### WORK TO COMPLETE
Word for word, restate the lines of the data from the first through the one containing "desk organizer: present", and nothing else.

Stored items from a collection
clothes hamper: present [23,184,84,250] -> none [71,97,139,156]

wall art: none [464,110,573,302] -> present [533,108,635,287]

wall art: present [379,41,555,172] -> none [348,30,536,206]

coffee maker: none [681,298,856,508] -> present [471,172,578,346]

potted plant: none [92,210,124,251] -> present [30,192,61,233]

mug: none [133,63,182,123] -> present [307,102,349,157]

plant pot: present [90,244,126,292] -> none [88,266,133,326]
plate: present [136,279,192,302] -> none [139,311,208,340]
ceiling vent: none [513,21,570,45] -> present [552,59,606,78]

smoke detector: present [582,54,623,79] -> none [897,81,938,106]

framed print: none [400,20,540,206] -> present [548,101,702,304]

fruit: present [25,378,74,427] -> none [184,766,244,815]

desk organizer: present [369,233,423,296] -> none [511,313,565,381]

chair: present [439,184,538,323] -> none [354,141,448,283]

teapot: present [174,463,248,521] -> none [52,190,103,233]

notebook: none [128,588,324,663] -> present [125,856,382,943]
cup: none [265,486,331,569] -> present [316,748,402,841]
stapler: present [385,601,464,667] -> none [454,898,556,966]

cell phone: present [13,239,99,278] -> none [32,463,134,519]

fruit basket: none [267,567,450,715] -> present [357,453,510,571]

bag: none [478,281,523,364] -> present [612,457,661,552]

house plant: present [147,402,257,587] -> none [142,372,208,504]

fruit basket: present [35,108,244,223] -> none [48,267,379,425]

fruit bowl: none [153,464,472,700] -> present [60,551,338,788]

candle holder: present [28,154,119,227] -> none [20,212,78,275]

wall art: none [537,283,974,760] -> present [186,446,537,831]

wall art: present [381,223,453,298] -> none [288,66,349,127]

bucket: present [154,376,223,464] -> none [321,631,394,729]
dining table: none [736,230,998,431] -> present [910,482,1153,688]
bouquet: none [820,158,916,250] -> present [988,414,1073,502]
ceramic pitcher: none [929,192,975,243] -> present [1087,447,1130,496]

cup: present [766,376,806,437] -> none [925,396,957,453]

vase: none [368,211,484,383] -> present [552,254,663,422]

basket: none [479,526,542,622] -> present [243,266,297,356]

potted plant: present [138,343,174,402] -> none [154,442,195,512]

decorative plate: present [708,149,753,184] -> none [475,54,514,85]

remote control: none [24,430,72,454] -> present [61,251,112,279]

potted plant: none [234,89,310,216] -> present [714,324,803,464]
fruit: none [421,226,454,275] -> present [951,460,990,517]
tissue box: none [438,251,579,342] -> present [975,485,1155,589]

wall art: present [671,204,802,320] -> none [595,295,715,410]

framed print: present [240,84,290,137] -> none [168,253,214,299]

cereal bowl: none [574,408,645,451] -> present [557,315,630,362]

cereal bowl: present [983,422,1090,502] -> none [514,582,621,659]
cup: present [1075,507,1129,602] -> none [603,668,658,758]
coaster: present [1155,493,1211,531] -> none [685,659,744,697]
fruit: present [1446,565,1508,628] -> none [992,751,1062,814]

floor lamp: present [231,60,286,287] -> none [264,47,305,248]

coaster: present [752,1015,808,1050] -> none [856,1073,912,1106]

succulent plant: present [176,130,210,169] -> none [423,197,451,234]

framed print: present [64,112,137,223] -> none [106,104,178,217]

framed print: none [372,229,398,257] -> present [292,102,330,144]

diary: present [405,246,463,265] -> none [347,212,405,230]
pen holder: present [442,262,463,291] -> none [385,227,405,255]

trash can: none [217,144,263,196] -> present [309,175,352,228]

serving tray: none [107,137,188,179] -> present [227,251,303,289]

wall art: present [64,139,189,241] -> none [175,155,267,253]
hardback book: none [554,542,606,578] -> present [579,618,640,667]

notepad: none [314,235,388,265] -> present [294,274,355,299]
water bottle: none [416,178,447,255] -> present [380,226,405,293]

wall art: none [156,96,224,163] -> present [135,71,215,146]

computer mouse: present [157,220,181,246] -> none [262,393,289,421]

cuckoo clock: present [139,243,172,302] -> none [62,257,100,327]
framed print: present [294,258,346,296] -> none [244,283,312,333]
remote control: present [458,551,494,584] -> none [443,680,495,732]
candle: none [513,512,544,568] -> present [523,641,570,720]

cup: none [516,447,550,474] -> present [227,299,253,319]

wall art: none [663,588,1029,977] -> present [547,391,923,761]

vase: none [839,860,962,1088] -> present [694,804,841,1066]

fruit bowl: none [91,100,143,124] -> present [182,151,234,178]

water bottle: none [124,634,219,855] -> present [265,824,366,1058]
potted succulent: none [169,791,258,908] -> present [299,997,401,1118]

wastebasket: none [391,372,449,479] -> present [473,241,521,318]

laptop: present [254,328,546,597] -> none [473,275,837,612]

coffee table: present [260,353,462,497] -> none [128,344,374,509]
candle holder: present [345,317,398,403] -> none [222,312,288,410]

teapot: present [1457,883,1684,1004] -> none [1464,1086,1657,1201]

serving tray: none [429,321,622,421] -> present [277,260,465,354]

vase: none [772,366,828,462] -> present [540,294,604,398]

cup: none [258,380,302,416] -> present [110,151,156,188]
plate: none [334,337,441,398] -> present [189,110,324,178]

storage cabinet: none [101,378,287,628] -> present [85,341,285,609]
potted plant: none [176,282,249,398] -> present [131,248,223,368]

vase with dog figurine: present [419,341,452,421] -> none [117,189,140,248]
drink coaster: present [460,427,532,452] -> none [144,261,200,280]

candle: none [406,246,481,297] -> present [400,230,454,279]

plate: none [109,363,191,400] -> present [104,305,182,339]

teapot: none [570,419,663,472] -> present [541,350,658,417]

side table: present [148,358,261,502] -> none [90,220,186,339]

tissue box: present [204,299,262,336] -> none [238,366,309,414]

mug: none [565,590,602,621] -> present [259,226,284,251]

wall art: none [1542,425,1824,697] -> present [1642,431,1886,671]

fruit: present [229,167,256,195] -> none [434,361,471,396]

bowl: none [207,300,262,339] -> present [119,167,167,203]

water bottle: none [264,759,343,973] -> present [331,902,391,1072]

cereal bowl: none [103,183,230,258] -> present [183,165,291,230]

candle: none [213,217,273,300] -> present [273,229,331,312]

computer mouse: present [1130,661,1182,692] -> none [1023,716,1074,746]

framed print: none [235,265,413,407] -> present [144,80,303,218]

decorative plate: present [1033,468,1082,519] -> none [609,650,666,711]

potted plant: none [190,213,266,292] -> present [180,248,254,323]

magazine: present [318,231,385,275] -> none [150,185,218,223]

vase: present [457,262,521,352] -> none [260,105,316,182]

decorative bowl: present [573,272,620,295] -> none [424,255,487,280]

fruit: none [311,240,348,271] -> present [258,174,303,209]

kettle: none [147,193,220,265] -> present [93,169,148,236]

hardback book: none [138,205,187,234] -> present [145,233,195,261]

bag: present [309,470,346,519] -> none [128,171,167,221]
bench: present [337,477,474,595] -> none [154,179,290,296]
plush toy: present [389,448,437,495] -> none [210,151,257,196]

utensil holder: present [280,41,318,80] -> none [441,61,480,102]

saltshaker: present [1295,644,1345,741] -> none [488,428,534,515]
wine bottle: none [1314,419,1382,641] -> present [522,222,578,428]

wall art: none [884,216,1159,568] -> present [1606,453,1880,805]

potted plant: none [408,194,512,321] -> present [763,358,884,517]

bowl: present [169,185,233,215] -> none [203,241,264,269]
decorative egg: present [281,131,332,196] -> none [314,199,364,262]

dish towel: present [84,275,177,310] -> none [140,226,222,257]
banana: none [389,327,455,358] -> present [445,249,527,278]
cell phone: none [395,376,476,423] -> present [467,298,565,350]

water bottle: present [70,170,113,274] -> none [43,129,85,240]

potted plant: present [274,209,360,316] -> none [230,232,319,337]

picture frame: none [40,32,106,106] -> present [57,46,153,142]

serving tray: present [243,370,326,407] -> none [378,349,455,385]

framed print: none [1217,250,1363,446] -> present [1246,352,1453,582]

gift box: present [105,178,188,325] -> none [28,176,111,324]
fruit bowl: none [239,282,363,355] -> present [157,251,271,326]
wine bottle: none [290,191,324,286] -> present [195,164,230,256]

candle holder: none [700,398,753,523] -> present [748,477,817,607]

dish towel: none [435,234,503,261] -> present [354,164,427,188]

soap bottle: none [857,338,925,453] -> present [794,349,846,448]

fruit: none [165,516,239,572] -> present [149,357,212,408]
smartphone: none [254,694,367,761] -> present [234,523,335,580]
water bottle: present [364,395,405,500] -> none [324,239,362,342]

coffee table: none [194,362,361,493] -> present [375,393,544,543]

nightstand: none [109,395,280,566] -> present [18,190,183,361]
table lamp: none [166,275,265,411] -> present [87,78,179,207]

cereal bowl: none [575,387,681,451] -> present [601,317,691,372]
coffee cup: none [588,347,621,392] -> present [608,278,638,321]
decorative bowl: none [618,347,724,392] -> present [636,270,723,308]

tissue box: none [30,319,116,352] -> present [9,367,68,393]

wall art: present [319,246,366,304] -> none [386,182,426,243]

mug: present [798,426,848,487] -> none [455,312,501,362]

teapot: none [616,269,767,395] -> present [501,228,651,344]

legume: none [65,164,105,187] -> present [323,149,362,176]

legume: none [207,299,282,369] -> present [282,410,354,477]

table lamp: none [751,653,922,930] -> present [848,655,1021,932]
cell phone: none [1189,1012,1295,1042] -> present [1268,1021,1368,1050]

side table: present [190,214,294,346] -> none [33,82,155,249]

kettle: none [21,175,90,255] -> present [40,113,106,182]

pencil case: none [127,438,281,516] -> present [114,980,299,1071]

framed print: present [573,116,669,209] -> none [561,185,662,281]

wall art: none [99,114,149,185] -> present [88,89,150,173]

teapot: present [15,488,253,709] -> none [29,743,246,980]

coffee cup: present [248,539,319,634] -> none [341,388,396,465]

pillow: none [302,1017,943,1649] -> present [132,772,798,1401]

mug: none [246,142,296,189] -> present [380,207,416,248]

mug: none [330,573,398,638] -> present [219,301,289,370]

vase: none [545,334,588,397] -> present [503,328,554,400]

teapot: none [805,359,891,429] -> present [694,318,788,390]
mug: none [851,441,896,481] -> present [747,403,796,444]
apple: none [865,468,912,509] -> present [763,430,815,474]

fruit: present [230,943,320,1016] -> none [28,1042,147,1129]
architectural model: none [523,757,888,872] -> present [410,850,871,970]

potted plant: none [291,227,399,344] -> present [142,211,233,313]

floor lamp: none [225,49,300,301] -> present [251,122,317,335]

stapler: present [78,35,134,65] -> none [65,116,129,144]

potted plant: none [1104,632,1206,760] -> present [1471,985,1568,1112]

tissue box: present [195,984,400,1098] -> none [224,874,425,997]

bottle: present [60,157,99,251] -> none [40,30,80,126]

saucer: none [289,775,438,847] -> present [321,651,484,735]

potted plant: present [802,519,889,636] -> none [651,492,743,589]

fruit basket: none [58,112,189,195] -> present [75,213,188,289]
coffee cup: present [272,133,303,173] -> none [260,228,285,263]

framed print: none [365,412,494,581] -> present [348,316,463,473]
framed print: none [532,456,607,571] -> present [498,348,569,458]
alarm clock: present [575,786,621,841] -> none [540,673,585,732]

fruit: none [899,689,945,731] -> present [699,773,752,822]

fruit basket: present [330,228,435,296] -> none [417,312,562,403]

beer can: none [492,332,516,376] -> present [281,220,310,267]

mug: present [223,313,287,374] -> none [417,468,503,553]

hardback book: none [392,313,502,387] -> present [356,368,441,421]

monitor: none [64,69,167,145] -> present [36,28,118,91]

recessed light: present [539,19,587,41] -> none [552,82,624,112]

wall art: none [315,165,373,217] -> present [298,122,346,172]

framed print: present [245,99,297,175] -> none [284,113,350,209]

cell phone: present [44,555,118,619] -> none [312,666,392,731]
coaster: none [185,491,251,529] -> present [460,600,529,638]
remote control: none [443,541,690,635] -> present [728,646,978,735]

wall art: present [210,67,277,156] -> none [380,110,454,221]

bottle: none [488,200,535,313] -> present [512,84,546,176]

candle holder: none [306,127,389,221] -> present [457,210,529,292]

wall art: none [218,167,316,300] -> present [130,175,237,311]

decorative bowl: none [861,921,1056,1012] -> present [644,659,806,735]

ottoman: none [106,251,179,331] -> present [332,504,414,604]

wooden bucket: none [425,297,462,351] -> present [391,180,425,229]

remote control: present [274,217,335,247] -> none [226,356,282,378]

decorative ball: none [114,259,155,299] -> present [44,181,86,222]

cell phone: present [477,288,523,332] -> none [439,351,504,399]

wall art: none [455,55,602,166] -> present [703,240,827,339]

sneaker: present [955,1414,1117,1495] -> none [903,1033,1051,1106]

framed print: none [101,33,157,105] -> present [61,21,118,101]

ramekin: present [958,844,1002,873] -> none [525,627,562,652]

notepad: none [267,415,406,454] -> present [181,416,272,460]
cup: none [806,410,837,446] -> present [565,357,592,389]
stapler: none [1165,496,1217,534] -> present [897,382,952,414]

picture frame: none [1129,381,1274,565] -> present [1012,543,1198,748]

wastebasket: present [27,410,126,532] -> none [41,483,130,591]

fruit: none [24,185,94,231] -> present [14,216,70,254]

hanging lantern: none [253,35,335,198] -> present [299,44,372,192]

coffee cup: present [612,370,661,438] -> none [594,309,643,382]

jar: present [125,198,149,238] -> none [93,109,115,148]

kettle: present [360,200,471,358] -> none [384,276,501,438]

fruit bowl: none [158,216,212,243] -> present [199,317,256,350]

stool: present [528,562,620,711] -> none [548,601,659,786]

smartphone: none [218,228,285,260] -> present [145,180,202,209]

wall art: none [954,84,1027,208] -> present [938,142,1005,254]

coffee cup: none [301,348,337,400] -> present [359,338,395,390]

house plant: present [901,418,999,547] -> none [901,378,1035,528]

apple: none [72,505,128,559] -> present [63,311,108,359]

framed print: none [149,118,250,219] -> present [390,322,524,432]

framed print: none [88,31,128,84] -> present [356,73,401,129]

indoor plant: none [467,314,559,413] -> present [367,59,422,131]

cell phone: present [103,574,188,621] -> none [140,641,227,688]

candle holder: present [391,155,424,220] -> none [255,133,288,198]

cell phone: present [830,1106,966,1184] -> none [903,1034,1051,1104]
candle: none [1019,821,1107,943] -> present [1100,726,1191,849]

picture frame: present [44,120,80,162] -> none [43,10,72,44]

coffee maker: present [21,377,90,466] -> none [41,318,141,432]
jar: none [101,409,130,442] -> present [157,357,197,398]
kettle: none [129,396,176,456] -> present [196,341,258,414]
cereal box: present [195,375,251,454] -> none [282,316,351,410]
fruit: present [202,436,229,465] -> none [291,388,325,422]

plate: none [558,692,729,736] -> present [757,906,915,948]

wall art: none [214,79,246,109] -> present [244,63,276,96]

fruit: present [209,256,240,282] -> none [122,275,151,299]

### RESPONSE
clothes hamper: present [23,184,84,250] -> none [71,97,139,156]

wall art: none [464,110,573,302] -> present [533,108,635,287]

wall art: present [379,41,555,172] -> none [348,30,536,206]

coffee maker: none [681,298,856,508] -> present [471,172,578,346]

potted plant: none [92,210,124,251] -> present [30,192,61,233]

mug: none [133,63,182,123] -> present [307,102,349,157]

plant pot: present [90,244,126,292] -> none [88,266,133,326]
plate: present [136,279,192,302] -> none [139,311,208,340]
ceiling vent: none [513,21,570,45] -> present [552,59,606,78]

smoke detector: present [582,54,623,79] -> none [897,81,938,106]

framed print: none [400,20,540,206] -> present [548,101,702,304]

fruit: present [25,378,74,427] -> none [184,766,244,815]

desk organizer: present [369,233,423,296] -> none [511,313,565,381]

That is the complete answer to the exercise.